Question

Which of the following statements is/are correct?

• A. The electronic configuration of $F{e}^{2+}$ is (atomic number = 26) is $\left[Ar\right]3d^6$
• B. According to Pauli's exclusion principle, the maximum number of electrons in an orbital cannot exceed 2
• C. In Vanadium atom, 12 electrons can have a spin of $+\frac{1}{2}$ and the other 11 electrons can have a spin of $-\frac{1}{2}$ (Z = 23)
• D. All of the above

Answer 1

The correct option is D All of the above

Electronic configuration of Fe is $\left[Ar\right]3d^{6}4s^2$ and that of $F{e}^{2+}$ is $\left[Ar\right]3d^{6}4s^0$.
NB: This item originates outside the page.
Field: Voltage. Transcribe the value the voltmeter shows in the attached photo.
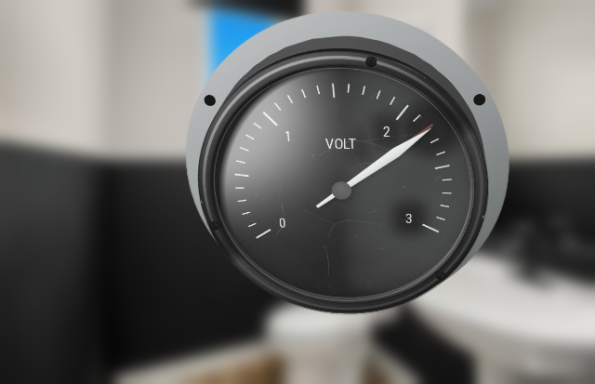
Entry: 2.2 V
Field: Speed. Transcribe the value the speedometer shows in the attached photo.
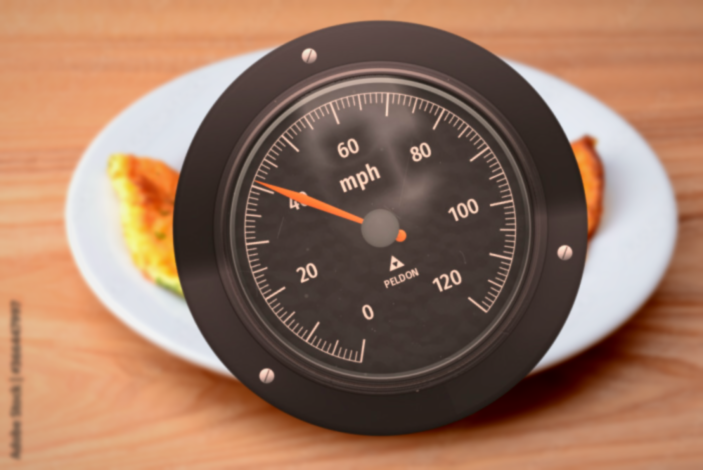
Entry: 41 mph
According Pauli's exclusion principle, no two electrons can have all the four quantum number same. Hence, statement 3 is correct.
Only two electrons can exist in a orbital with opposite spin which limit maximum number of electrons to 2.

Vanadium has an atomic number of 23 hence it will have 23 electrons. So the spin quantum number can be either clockwise or anticlockwise. Therefore it will have 12 electrons of same spin (clockwise) and 11 electrons of other spin (anti-clockwise) or vice -versa.